### EXERCISE OBJECTIVE
Establish how many lines in the entries hold the string "LIST". The number by itself is the whole answer.

# # # # #

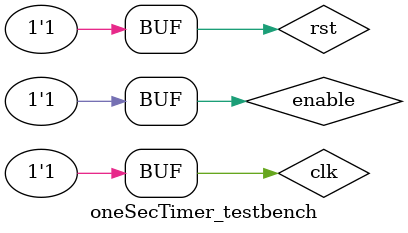
<source format=v>
`timescale  1ns/100ps
module oneSecTimer_testbench();
reg clk,rst,enable;
wire one_sec_timeout;

always begin
    clk = 1'b0;
    #10;
    clk =1'b1;
    #10;
end
oneSecTimer DUT(clk,rst,enable,one_sec_timeout);
initial begin
    enable =0;
    rst = 1;
    #20;
    rst =0;
    #20;
    rst = 1;
    #10;
    #15;
    enable = 1;

#24000;
end
endmodule
</source>
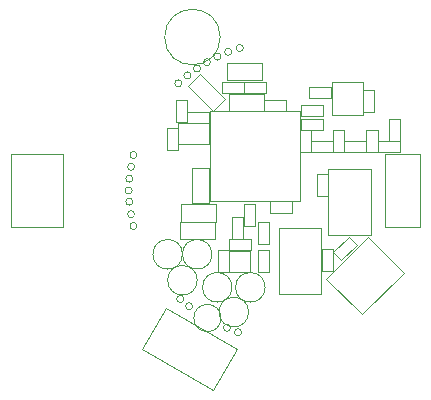
<source format=gbr>
G04 #@! TF.GenerationSoftware,KiCad,Pcbnew,(5.1.5-0)*
G04 #@! TF.CreationDate,2020-05-02T01:07:30+03:00*
G04 #@! TF.ProjectId,raybeacon,72617962-6561-4636-9f6e-2e6b69636164,1.4*
G04 #@! TF.SameCoordinates,PX8f0d180PY5f5e100*
G04 #@! TF.FileFunction,Other,User*
%FSLAX46Y46*%
G04 Gerber Fmt 4.6, Leading zero omitted, Abs format (unit mm)*
G04 Created by KiCad (PCBNEW (5.1.5-0)) date 2020-05-02 01:07:30*
%MOMM*%
%LPD*%
G04 APERTURE LIST*
%ADD10C,0.050000*%
G04 APERTURE END LIST*
D10*
X8800000Y-3130000D02*
X8800000Y3130000D01*
X11800000Y-3130000D02*
X8800000Y-3130000D01*
X11800000Y3130000D02*
X11800000Y-3130000D01*
X8800000Y3130000D02*
X11800000Y3130000D01*
X-4150000Y-8195577D02*
G75*
G03X-4150000Y-8195577I-1250000J0D01*
G01*
X-1350000Y-8195577D02*
G75*
G03X-1350000Y-8195577I-1250000J0D01*
G01*
X-5083974Y-10799483D02*
G75*
G03X-5083974Y-10799483I-1150000J0D01*
G01*
X-11781089Y-13405445D02*
X-9781089Y-9941343D01*
X-5718911Y-16905445D02*
X-11781089Y-13405445D01*
X-3718911Y-13441343D02*
X-5718911Y-16905445D01*
X-9781089Y-9941343D02*
X-3718911Y-13441343D01*
X-6010000Y6710000D02*
X1610000Y6710000D01*
X-6010000Y-910000D02*
X-6010000Y6710000D01*
X1610000Y-910000D02*
X-6010000Y-910000D01*
X1610000Y6710000D02*
X1610000Y-910000D01*
X-5150000Y12990381D02*
G75*
G03X-5150000Y12990381I-2350000J0D01*
G01*
X-6816025Y10325318D02*
G75*
G03X-6816025Y10325318I-300000J0D01*
G01*
X-7632051Y9738715D02*
G75*
G03X-7632051Y9738715I-300000J0D01*
G01*
X-8398076Y9065510D02*
G75*
G03X-8398076Y9065510I-300000J0D01*
G01*
X-3201924Y12065510D02*
G75*
G03X-3201924Y12065510I-300000J0D01*
G01*
X-4167949Y11738715D02*
G75*
G03X-4167949Y11738715I-300000J0D01*
G01*
X-5083975Y11325318D02*
G75*
G03X-5083975Y11325318I-300000J0D01*
G01*
X-5975000Y10868619D02*
G75*
G03X-5975000Y10868619I-300000J0D01*
G01*
X-7100000Y-7600000D02*
G75*
G03X-7100000Y-7600000I-1250000J0D01*
G01*
X-8729999Y5330001D02*
X-8729999Y3470001D01*
X-9669999Y5330001D02*
X-8729999Y5330001D01*
X-9669999Y3470001D02*
X-9669999Y5330001D01*
X-8729999Y3470001D02*
X-9669999Y3470001D01*
X-12550000Y-950000D02*
G75*
G03X-12550000Y-950000I-300000J0D01*
G01*
X-12199999Y-2999999D02*
G75*
G03X-12199999Y-2999999I-300000J0D01*
G01*
X-12400000Y-2000000D02*
G75*
G03X-12400000Y-2000000I-300000J0D01*
G01*
X-12200000Y3000000D02*
G75*
G03X-12200000Y3000000I-300000J0D01*
G01*
X-12599999Y0D02*
G75*
G03X-12599999Y0I-300000J0D01*
G01*
X-12399999Y2000001D02*
G75*
G03X-12399999Y2000001I-300000J0D01*
G01*
X-12550000Y999999D02*
G75*
G03X-12550000Y999999I-300000J0D01*
G01*
X6900001Y9200000D02*
X4300001Y9200000D01*
X4300001Y9200000D02*
X4300001Y6400000D01*
X4300001Y6400000D02*
X6900001Y6400000D01*
X6900001Y6400000D02*
X6900001Y9200000D01*
X8170000Y5130000D02*
X8170000Y3270000D01*
X7230000Y5130000D02*
X8170000Y5130000D01*
X7230000Y3270000D02*
X7230000Y5130000D01*
X8170000Y3270000D02*
X7230000Y3270000D01*
X5370000Y5130001D02*
X5370000Y3270001D01*
X4430000Y5130001D02*
X5370000Y5130001D01*
X4430000Y3270001D02*
X4430000Y5130001D01*
X5370000Y3270001D02*
X4430000Y3270001D01*
X-4400000Y-5100000D02*
X-4400000Y-6900000D01*
X-2600000Y-5100000D02*
X-4400000Y-5100000D01*
X-2600000Y-6900000D02*
X-2600000Y-5100000D01*
X-4400000Y-6900000D02*
X-2600000Y-6900000D01*
X3823045Y-7458579D02*
X7358579Y-3923045D01*
X7358579Y-3923045D02*
X10399138Y-6963604D01*
X10399138Y-6963604D02*
X6863604Y-10499138D01*
X6863604Y-10499138D02*
X3823045Y-7458579D01*
X-4281827Y-11637882D02*
G75*
G03X-4281827Y-11637882I-300000J0D01*
G01*
X-7486121Y-9787882D02*
G75*
G03X-7486121Y-9787882I-300000J0D01*
G01*
X-8233846Y-9182978D02*
G75*
G03X-8233846Y-9182978I-300000J0D01*
G01*
X-3340802Y-12007978D02*
G75*
G03X-3340802Y-12007978I-300000J0D01*
G01*
X6930000Y8530000D02*
X7870000Y8530000D01*
X7870000Y8530000D02*
X7870000Y6670000D01*
X7870000Y6670000D02*
X6930000Y6670000D01*
X6930000Y6670000D02*
X6930000Y8530000D01*
X4230000Y7830000D02*
X2370000Y7830000D01*
X4230000Y8770000D02*
X4230000Y7830000D01*
X2370000Y8770000D02*
X4230000Y8770000D01*
X2370000Y7830000D02*
X2370000Y8770000D01*
X2570000Y5130000D02*
X2570000Y3270000D01*
X1630000Y5130000D02*
X2570000Y5130000D01*
X1630000Y3270000D02*
X1630000Y5130000D01*
X2570000Y3270000D02*
X1630000Y3270000D01*
X-6069999Y6670001D02*
X-6069999Y5730001D01*
X-6069999Y5730001D02*
X-7929999Y5730001D01*
X-7929999Y5730001D02*
X-7929999Y6670001D01*
X-7929999Y6670001D02*
X-6069999Y6670001D01*
X-3170000Y-1169999D02*
X-2230000Y-1169999D01*
X-2230000Y-1169999D02*
X-2230000Y-3029999D01*
X-2230000Y-3029999D02*
X-3170000Y-3029999D01*
X-3170000Y-3029999D02*
X-3170000Y-1169999D01*
X-930000Y-930000D02*
X930000Y-930000D01*
X-930000Y-1870000D02*
X-930000Y-930000D01*
X930000Y-1870000D02*
X-930000Y-1870000D01*
X930000Y-930000D02*
X930000Y-1870000D01*
X3030000Y1430000D02*
X3970000Y1430000D01*
X3970000Y1430000D02*
X3970000Y-430000D01*
X3970000Y-430000D02*
X3030000Y-430000D01*
X3030000Y-430000D02*
X3030000Y1430000D01*
X3530000Y5130001D02*
X1670000Y5130001D01*
X3530000Y6070001D02*
X3530000Y5130001D01*
X1670000Y6070001D02*
X3530000Y6070001D01*
X1670000Y5130001D02*
X1670000Y6070001D01*
X1670000Y6330000D02*
X1670000Y7270000D01*
X1670000Y7270000D02*
X3530000Y7270000D01*
X3530000Y7270000D02*
X3530000Y6330000D01*
X3530000Y6330000D02*
X1670000Y6330000D01*
X430001Y7670001D02*
X430001Y6730001D01*
X430001Y6730001D02*
X-1429999Y6730001D01*
X-1429999Y6730001D02*
X-1429999Y7670001D01*
X-1429999Y7670001D02*
X430001Y7670001D01*
X-6830330Y9862706D02*
X-4737294Y7769670D01*
X-7862706Y8830330D02*
X-6830330Y9862706D01*
X-5769670Y6737294D02*
X-7862706Y8830330D01*
X-4737294Y7769670D02*
X-5769670Y6737294D01*
X-1470000Y6720001D02*
X-4430000Y6720001D01*
X-1470000Y8180001D02*
X-1470000Y6720001D01*
X-4430000Y8180001D02*
X-1470000Y8180001D01*
X-4430000Y6720001D02*
X-4430000Y8180001D01*
X-1270000Y8230000D02*
X-3130000Y8230000D01*
X-1270000Y9170000D02*
X-1270000Y8230000D01*
X-3130000Y9170000D02*
X-1270000Y9170000D01*
X-3130000Y8230000D02*
X-3130000Y9170000D01*
X-7930000Y5770000D02*
X-8870000Y5770000D01*
X-8870000Y5770000D02*
X-8870000Y7630000D01*
X-8870000Y7630000D02*
X-7930000Y7630000D01*
X-7930000Y7630000D02*
X-7930000Y5770000D01*
X4410052Y-5225268D02*
X5725270Y-3910050D01*
X5074732Y-5889948D02*
X4410052Y-5225268D01*
X6389950Y-4574730D02*
X5074732Y-5889948D01*
X5725270Y-3910050D02*
X6389950Y-4574730D01*
X3430000Y-4970000D02*
X4370000Y-4970000D01*
X4370000Y-4970000D02*
X4370000Y-6830000D01*
X4370000Y-6830000D02*
X3430000Y-6830000D01*
X3430000Y-6830000D02*
X3430000Y-4970000D01*
X2570000Y4170000D02*
X4430000Y4170000D01*
X2570000Y3230000D02*
X2570000Y4170000D01*
X4430000Y3230000D02*
X2570000Y3230000D01*
X4430000Y4170000D02*
X4430000Y3230000D01*
X5370000Y3230000D02*
X5370000Y4170000D01*
X5370000Y4170000D02*
X7230000Y4170000D01*
X7230000Y4170000D02*
X7230000Y3230000D01*
X7230000Y3230000D02*
X5370000Y3230000D01*
X-4580000Y9370000D02*
X-4580000Y10830000D01*
X-4580000Y10830000D02*
X-1620000Y10830000D01*
X-1620000Y10830000D02*
X-1620000Y9370000D01*
X-1620000Y9370000D02*
X-4580000Y9370000D01*
X-5030000Y8230000D02*
X-5030000Y9170000D01*
X-5030000Y9170000D02*
X-3170000Y9170000D01*
X-3170000Y9170000D02*
X-3170000Y8230000D01*
X-3170000Y8230000D02*
X-5030000Y8230000D01*
X10030000Y3230000D02*
X8170000Y3230000D01*
X10030000Y4170000D02*
X10030000Y3230000D01*
X8170000Y4170000D02*
X10030000Y4170000D01*
X8170000Y3230000D02*
X8170000Y4170000D01*
X-4429999Y-5070000D02*
X-4429999Y-6930000D01*
X-5369999Y-5070000D02*
X-4429999Y-5070000D01*
X-5369999Y-6930000D02*
X-5369999Y-5070000D01*
X-4429999Y-6930000D02*
X-5369999Y-6930000D01*
X-2570000Y-4130000D02*
X-2570000Y-5070000D01*
X-2570000Y-5070000D02*
X-4430000Y-5070000D01*
X-4430000Y-5070000D02*
X-4430000Y-4130000D01*
X-4430000Y-4130000D02*
X-2570000Y-4130000D01*
X-3230000Y-2220000D02*
X-3230000Y-4080000D01*
X-4170000Y-2220000D02*
X-3230000Y-2220000D01*
X-4170000Y-4080000D02*
X-4170000Y-2220000D01*
X-3230000Y-4080000D02*
X-4170000Y-4080000D01*
X4000000Y-3799999D02*
X4000000Y1800001D01*
X4000000Y1800001D02*
X7600000Y1800001D01*
X7600000Y1800001D02*
X7600000Y-3799999D01*
X7600000Y-3799999D02*
X4000000Y-3799999D01*
X-199999Y-3200000D02*
X3400001Y-3200000D01*
X-199999Y-8800000D02*
X-199999Y-3200000D01*
X3400001Y-8800000D02*
X-199999Y-8800000D01*
X3400001Y-3200000D02*
X3400001Y-8800000D01*
X-8700000Y5700000D02*
X-8700000Y3900000D01*
X-8700000Y3900000D02*
X-6100000Y3900000D01*
X-6100000Y3900000D02*
X-6100000Y5700000D01*
X-6100000Y5700000D02*
X-8700000Y5700000D01*
X-8350000Y-5400000D02*
G75*
G03X-8350000Y-5400000I-1250000J0D01*
G01*
X-5850000Y-5400000D02*
G75*
G03X-5850000Y-5400000I-1250000J0D01*
G01*
X-1970000Y-5070000D02*
X-1030000Y-5070000D01*
X-1030000Y-5070000D02*
X-1030000Y-6930000D01*
X-1030000Y-6930000D02*
X-1970000Y-6930000D01*
X-1970000Y-6930000D02*
X-1970000Y-5070000D01*
X-1030000Y-4530000D02*
X-1970000Y-4530000D01*
X-1970000Y-4530000D02*
X-1970000Y-2670000D01*
X-1970000Y-2670000D02*
X-1030000Y-2670000D01*
X-1030000Y-2670000D02*
X-1030000Y-4530000D01*
X-2749999Y-10295577D02*
G75*
G03X-2749999Y-10295577I-1250000J0D01*
G01*
X-7530000Y1880000D02*
X-6070000Y1880000D01*
X-6070000Y1880000D02*
X-6070000Y-1080000D01*
X-6070000Y-1080000D02*
X-7530000Y-1080000D01*
X-7530000Y-1080000D02*
X-7530000Y1880000D01*
X-8480000Y-1170000D02*
X-5520000Y-1170000D01*
X-8480000Y-2630000D02*
X-8480000Y-1170000D01*
X-5520000Y-2630000D02*
X-8480000Y-2630000D01*
X-5520000Y-1170000D02*
X-5520000Y-2630000D01*
X-5570000Y-2670000D02*
X-5570000Y-4130000D01*
X-5570000Y-4130000D02*
X-8530000Y-4130000D01*
X-8530000Y-4130000D02*
X-8530000Y-2670000D01*
X-8530000Y-2670000D02*
X-5570000Y-2670000D01*
X-22900000Y3050001D02*
X-22900000Y-3049999D01*
X-22900000Y-3049999D02*
X-18450000Y-3049999D01*
X-18450000Y-3049999D02*
X-18450000Y3050001D01*
X-18450000Y3050001D02*
X-22900000Y3050001D01*
X9130000Y6030000D02*
X10070000Y6030000D01*
X10070000Y6030000D02*
X10070000Y4170000D01*
X10070000Y4170000D02*
X9130000Y4170000D01*
X9130000Y4170000D02*
X9130000Y6030000D01*
M02*

</source>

# # # # #

### SOLUTION
2